As in most other cnidarians, cell division in Phialidium is unipolar – the cleavage furrow ingresses from only one side of the cell.  This is more than just a curious way for a cell to divide: the site where the first cleavage furrow initiates, usually the animal pole where meiosis completed, will become the oral pole, which happens to be the posterior of the larva.*  In a classic paper (citation 1), Gary Freeman presented an elegant experimental proof that the first furrow initiation site isn't merely correlated with polarity of the embryo, but actually determines that polarization.  He suppressed first cleavage with the drug cytochalasin, then washed the drug out.  These eggs, which had missed first cleavage, had two nuclei, which each initiated a cell division furrow.  If they did so at different sites and more or less at the same time, resulting embryo developed two body axes. 

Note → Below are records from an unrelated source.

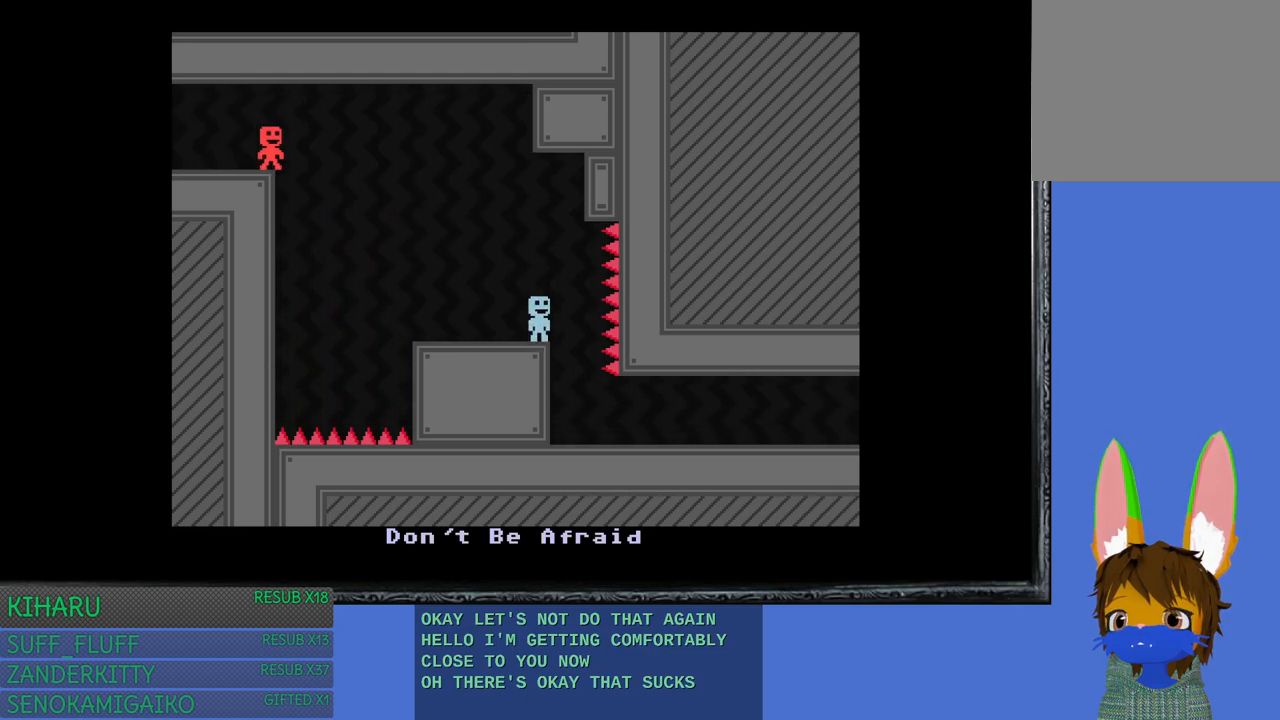
{"buttons": [], "left_stick": "center", "right_stick": "center", "events": []}
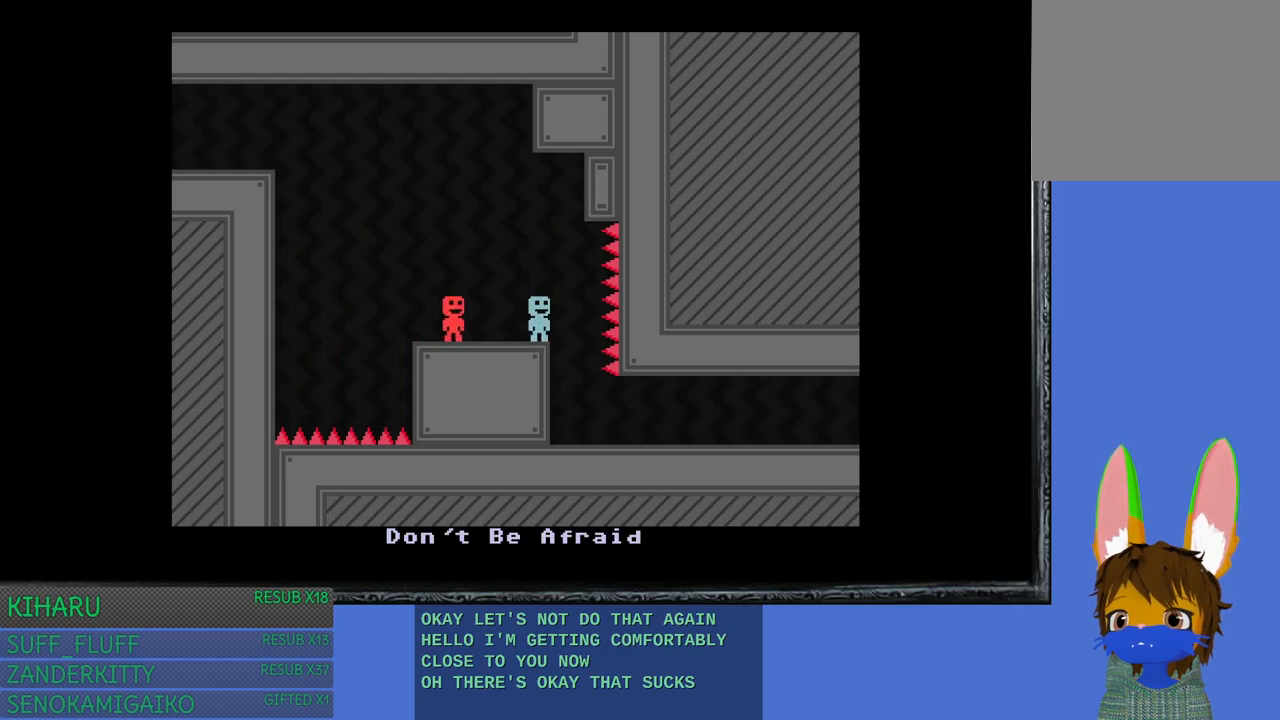
{"buttons": [], "left_stick": "center", "right_stick": "center", "events": [[417, "left_stick", "right"], [500, "left_stick", "center"]]}
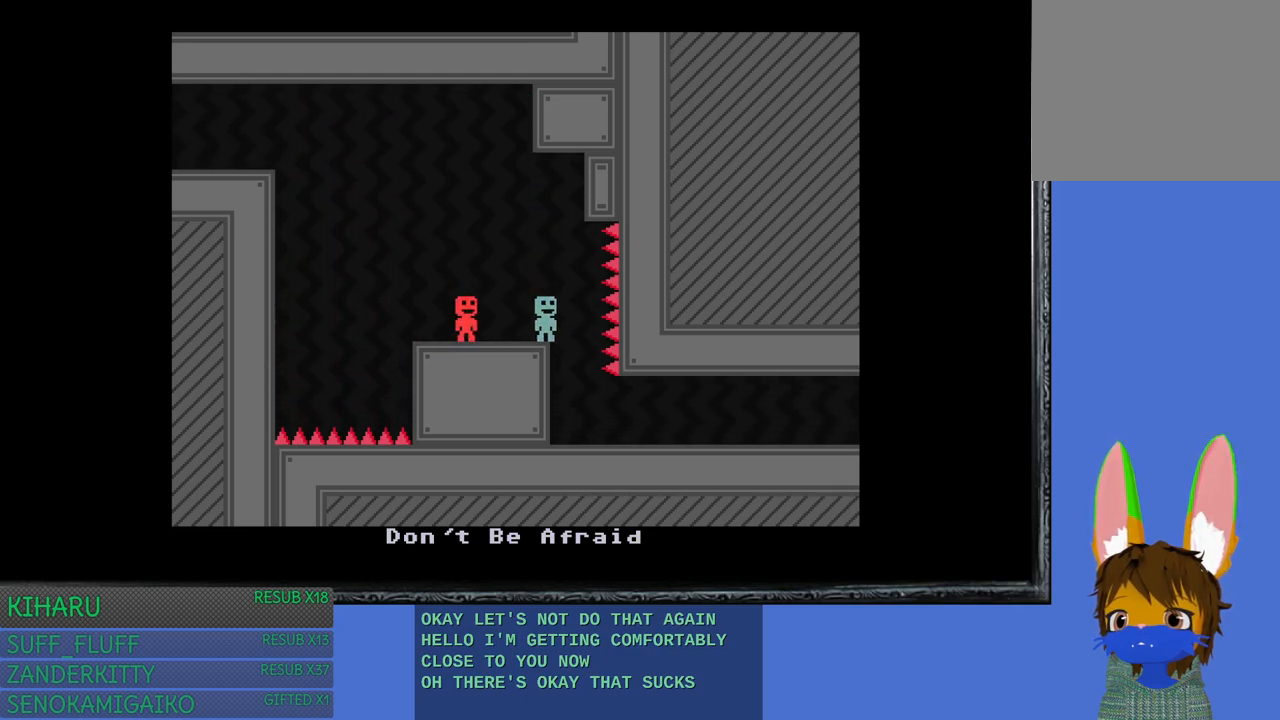
{"buttons": [], "left_stick": "center", "right_stick": "center", "events": []}
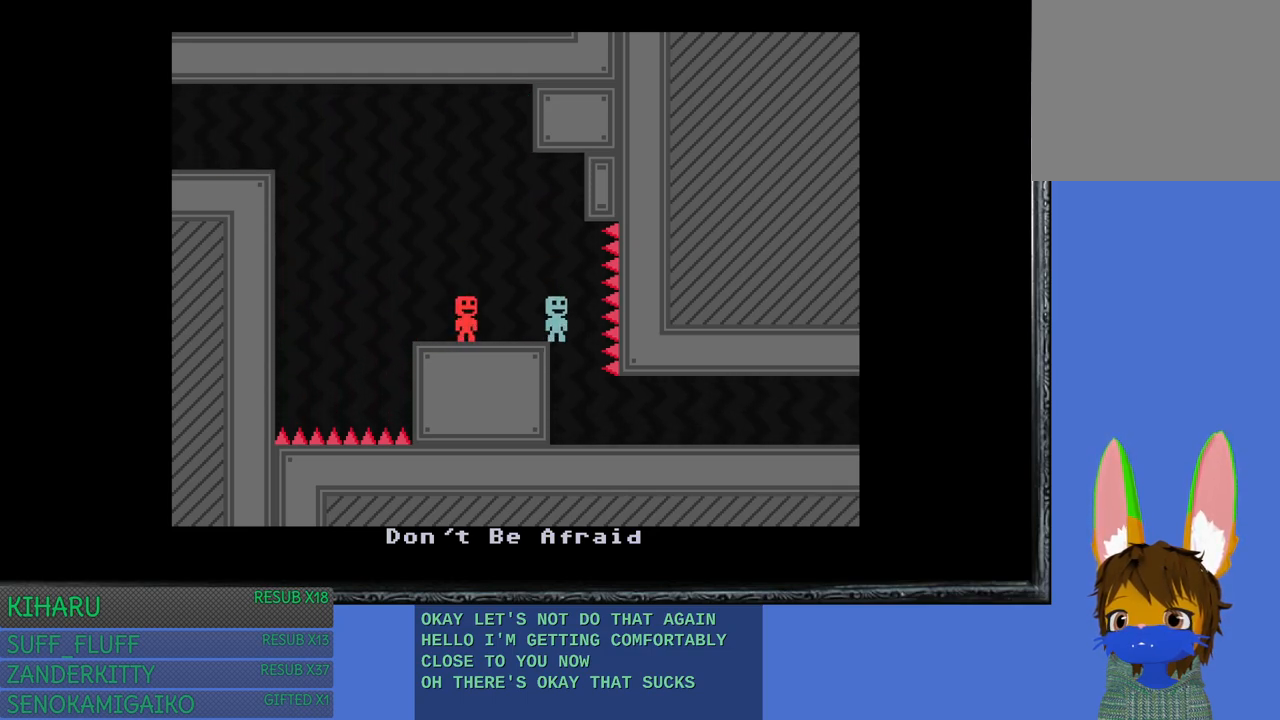
{"buttons": [], "left_stick": "center", "right_stick": "center", "events": []}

Cell division is equal, results in cells of roughly the same size, and occurs synchronously.  These embryos are so simple they're almost boring.  But because so little takes place, as one strains to find a point of interest occasionally one notices something that might pass unremarked in a flashier embryo.  Freeman, for instance, focused on the polarity of cells in the epithelium – that’s about the only trait this epithelium displays until metamorphosis – and through grafting experiments showed that the polarization initiated at first cleavage is propagated something like the polarization of dipoles in a magnet (citation 2). 

In this movie, a couple of bits of rubble draw attention to a mundane yet profound developmental transition.  First cleavage completes to the northwest, and a few bits of cytoplasm get left behind.  During the first few divisions, these fragments get slurped in and out through a space between cells.  Eventually, however, it so happens they're trapped inside.  This reveals one of the most fundamental, if little-noticed, events in the development of animals: at some point, the embryo ceases to be a cluster of loosely-associated cells, and those cells conspire to behave as a tissue.  Most often, as in this embryo, that first tissue is the single-layered epithelium, apical ends to the outside world, cell-cell junctions making seals around the sides, and basal ends facing a new, interior space.  It's no wonder that some early embryologists imagined the jellyfish embryo as the prototype for us all.


— text by George von Dassow and Katie Bennett


* Yes, that all sounds backwards if you know much about other animal embryos.  The hydrozoan planula larva swims with the oral pole behind; the aboral pole (the front end) will attach to the chosen substrate when the larva settles, and the tail end will form the hydranth, the anemone-like polyp.  The mouth will open at what is then the top-most point, which had previously been the hindmost point while the larva was swimming.  Thus the animal pole of the egg becomes the posterior pole of the larva which becomes the oral pole of polyp.  Doesn't the animal pole usually equate to the front end of the swimming larva?  Yes, but happily, such rules (like grammar) are descriptive, not pre- or proscriptive.


Citations:

1. Freeman, G. (1981) The cleavage initiation site establishes the posterior pole of the hydrozoan embryo.  Wilhelm Roux's Archives of Developmental Biology 190:123-5.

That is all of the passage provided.